BT's Bradley Cooper

The cost of implementing new systems to document advice to the extent that’s expected in the prevailing regulatory environment has played a big part in determining BT Financial Group’s footprint in wealth management, BT chief executive Brad Cooper has revealed.

It is understood BT is close to announcing its plan for owning advice following months of exploring options relating to its Westpac Financial Planning business.

While Cooper did not comment specifically on those plans, he pointed to the immense cost and complexity of documenting advice, which he described as the biggest challenge for organisations that want to own and operate advice businesses in the future.

“Organisations that are interested in participating in the advice industry, under whatever guise, are going to have to recognise that recordkeeping, retention of information – these will be a big part of the investments you’re going to make going forward,” Cooper said, at the Self-Managed Superannuation Fund Association National Conference in Melbourne on Thursday, during a discussion on the topic “Challenges and opportunities facing SMSFs today”.

“It’s not just SoAs, it’s records of phone conversations and a whole range of things,” Cooper commented. “Because if you do get a review, it will be ‘on what basis did you consider this vehicle or this investment strategy’ and ‘how can you demonstrate you acted with the best-interest obligation.’

“Unfortunately that’s the way it is now.”

Cooper’s comments on the impost of advice documentation were made in light of ASIC’s findings that 90 per cent of financial advice relating to setting up an SMSF did not comply with the law, revealed in ASIC report 575: SMSFs: Improving the quality of advice and member experiences.

While Westpac has been the holdout from fleeing wealth among the big four – ANZ Banking Group, Commonwealth Bank and National Australia Bank have all announced plans or already spun off or sold the majority of their advice businesses – an announcement regarding BT and its future ambitions relating to advice ownership is expected in coming months.

Around the middle of last year, BT’s salaried financial advice network comprised close to 490 financial advisers, which included BT Financial Advice and Westpac Financial Planning salaried advisers, according to Professional Planner’s 2018 Licensee Survey.

The group’s salaried network sits beside its aligned dealer groups, which include Securitor (303 advisers) and Magnitude Group (177 advisers), according to the Licensee Survey, which was up to date at the end of March last year.
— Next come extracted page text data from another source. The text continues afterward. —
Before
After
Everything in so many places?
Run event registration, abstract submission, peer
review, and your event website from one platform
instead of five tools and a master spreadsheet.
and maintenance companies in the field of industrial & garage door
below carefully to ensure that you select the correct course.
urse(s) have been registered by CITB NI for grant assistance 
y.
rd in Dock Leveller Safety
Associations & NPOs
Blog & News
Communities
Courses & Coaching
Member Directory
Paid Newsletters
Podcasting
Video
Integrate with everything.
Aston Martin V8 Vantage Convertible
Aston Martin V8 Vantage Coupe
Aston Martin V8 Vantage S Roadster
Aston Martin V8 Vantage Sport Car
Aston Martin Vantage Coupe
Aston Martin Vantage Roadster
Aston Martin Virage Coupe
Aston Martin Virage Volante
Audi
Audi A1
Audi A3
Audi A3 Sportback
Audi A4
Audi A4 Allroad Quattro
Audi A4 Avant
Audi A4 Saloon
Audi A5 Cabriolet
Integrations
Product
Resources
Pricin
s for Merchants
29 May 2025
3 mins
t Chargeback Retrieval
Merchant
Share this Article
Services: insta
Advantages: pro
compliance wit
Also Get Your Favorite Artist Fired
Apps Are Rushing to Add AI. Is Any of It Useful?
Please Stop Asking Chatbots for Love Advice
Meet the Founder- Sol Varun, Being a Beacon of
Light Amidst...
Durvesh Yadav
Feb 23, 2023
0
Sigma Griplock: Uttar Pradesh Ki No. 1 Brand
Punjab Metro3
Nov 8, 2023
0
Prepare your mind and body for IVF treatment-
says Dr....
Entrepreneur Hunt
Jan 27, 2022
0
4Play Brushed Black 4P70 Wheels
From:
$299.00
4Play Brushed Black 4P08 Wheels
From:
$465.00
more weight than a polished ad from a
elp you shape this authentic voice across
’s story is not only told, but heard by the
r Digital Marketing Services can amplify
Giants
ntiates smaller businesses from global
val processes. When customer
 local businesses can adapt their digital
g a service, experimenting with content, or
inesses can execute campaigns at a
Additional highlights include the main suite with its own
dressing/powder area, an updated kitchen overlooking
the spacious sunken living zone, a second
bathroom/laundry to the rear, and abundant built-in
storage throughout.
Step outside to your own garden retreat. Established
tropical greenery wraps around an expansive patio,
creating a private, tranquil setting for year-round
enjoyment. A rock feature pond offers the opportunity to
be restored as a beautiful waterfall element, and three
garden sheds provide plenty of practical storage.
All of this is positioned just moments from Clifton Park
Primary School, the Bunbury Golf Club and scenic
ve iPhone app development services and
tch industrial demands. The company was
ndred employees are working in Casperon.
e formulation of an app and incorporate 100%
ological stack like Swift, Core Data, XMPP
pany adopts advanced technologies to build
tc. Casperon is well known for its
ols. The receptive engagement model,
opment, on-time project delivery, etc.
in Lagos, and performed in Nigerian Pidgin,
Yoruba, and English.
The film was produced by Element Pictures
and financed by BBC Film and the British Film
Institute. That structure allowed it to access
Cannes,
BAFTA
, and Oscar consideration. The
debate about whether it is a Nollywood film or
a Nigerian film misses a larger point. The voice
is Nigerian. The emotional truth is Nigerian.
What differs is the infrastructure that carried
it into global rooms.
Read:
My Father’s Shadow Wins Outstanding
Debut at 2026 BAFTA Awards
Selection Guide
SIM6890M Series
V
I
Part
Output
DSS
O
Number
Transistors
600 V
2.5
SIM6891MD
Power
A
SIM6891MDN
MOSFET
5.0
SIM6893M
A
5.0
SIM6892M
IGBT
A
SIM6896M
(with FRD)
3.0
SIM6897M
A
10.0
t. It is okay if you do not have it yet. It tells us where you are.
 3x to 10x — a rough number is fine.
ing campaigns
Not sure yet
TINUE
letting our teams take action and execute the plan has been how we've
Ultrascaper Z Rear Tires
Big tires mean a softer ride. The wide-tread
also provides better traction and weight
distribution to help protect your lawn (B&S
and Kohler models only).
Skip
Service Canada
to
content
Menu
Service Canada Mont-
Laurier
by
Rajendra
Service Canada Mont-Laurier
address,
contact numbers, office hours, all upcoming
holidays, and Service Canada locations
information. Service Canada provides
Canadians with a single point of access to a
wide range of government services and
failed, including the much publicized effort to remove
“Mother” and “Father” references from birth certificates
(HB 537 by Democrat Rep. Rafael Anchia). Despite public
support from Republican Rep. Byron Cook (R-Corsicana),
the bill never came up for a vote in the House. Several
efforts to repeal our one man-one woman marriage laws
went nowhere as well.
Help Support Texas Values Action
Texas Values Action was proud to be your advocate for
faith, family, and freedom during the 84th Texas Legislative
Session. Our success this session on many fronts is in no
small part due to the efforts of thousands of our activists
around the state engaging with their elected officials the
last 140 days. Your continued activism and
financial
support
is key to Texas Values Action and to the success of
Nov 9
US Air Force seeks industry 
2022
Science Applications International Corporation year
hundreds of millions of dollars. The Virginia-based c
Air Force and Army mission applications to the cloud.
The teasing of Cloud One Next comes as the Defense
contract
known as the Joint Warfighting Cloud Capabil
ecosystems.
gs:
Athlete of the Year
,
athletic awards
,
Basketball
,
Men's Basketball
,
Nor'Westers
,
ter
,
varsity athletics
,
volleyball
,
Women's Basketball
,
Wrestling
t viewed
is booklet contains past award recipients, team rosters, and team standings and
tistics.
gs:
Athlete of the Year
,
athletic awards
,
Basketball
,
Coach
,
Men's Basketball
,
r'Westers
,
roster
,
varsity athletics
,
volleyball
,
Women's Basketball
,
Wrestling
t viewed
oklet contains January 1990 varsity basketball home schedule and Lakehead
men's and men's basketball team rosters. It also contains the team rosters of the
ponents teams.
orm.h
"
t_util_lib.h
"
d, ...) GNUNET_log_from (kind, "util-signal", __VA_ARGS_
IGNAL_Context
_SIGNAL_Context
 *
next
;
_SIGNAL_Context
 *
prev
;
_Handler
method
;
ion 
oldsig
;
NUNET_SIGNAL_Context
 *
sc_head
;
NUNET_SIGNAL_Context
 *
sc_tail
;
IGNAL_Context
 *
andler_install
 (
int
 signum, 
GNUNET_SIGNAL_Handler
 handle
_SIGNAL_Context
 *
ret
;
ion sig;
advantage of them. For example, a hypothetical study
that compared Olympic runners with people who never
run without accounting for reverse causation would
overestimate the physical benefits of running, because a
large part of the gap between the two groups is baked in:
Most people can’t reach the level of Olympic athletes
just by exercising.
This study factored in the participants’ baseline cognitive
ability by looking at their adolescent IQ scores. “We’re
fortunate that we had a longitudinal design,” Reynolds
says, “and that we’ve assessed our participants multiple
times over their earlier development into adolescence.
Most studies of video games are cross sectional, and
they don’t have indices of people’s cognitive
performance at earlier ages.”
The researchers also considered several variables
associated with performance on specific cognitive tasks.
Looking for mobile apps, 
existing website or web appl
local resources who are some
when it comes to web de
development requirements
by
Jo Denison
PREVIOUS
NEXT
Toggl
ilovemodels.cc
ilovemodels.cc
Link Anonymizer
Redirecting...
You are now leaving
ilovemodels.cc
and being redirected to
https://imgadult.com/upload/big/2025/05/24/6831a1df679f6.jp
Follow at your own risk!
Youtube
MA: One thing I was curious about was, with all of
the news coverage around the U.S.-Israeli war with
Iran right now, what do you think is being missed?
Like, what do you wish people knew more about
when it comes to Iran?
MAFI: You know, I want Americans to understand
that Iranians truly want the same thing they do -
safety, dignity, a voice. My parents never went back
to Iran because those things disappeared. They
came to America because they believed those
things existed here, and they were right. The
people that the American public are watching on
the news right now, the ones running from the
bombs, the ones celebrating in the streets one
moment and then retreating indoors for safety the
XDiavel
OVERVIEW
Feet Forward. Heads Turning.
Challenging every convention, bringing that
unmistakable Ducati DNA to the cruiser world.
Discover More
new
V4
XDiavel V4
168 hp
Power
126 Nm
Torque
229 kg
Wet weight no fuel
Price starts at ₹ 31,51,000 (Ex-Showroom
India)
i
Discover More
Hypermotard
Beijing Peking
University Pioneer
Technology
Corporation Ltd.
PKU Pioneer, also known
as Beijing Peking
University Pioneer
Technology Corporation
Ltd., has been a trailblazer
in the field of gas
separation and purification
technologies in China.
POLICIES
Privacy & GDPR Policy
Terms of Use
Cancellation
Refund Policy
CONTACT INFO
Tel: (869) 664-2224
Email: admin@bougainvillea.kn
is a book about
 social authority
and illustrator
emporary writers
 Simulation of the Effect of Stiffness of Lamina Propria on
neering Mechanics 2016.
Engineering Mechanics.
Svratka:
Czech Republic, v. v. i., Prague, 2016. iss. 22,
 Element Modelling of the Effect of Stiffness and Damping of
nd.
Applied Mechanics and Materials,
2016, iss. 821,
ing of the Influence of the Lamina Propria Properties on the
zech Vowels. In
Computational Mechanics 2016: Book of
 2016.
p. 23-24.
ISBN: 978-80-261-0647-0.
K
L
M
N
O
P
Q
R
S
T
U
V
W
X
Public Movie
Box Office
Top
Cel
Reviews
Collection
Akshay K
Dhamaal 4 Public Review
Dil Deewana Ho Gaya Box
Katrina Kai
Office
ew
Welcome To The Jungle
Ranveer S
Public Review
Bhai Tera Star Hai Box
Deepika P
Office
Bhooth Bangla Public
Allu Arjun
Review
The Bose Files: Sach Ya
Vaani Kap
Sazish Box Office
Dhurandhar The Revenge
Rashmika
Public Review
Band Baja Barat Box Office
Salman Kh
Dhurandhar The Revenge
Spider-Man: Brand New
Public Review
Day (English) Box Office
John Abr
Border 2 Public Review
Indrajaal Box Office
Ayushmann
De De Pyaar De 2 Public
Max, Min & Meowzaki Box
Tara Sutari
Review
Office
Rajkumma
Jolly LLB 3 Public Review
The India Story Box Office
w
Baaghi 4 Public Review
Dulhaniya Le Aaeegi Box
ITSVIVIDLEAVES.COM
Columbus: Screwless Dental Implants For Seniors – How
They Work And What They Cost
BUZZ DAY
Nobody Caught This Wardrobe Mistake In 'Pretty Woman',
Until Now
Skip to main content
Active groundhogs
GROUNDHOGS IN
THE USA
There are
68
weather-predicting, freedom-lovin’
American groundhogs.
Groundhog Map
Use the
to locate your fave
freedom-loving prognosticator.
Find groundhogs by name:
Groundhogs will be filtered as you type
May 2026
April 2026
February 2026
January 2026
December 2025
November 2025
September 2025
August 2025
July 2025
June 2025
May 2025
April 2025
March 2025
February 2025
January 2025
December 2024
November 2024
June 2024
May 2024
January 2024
Signs of a shakeup within the group relating to its advice ownership aspirations were apparent when it pulled the pin on its entry-level advice business towards the end of last year.

Since the second round of hearings at the Royal Commission into Misconduct in the Banking, Superannuation and Financial Services Industry in April last year, which shone a spotlight on the shortcomings of the advice industry, bank executives have been trying to figure out how advice fits within their respective strategies.

“The big issue for us is that the burden of proof falls on the adviser and the importance now of documentation and recordkeeping is clear,” said Cooper, who was joined on stage by Mercer’s David Knox and the SMSF Association’s Jordan George. “Advisers might be well-intentioned people, but if [advice] is not recorded and evidence based, then it doesn’t matter. Scrutiny is going to increase now.

“The investments that people [who want to operate advice businesses] are going to have to make will be around digitisation, indexing and workflow management,” he noted.

Mercer’s Knox said the documentation of advice was heading towards what’s expected in medical or counselling services.

“Every time a doctor or counsellor sees a patient, it all has to be there,” he said. “Talking about matters around finances is not quite life and death, but [the advice industry] is certainly moving in that same direction.”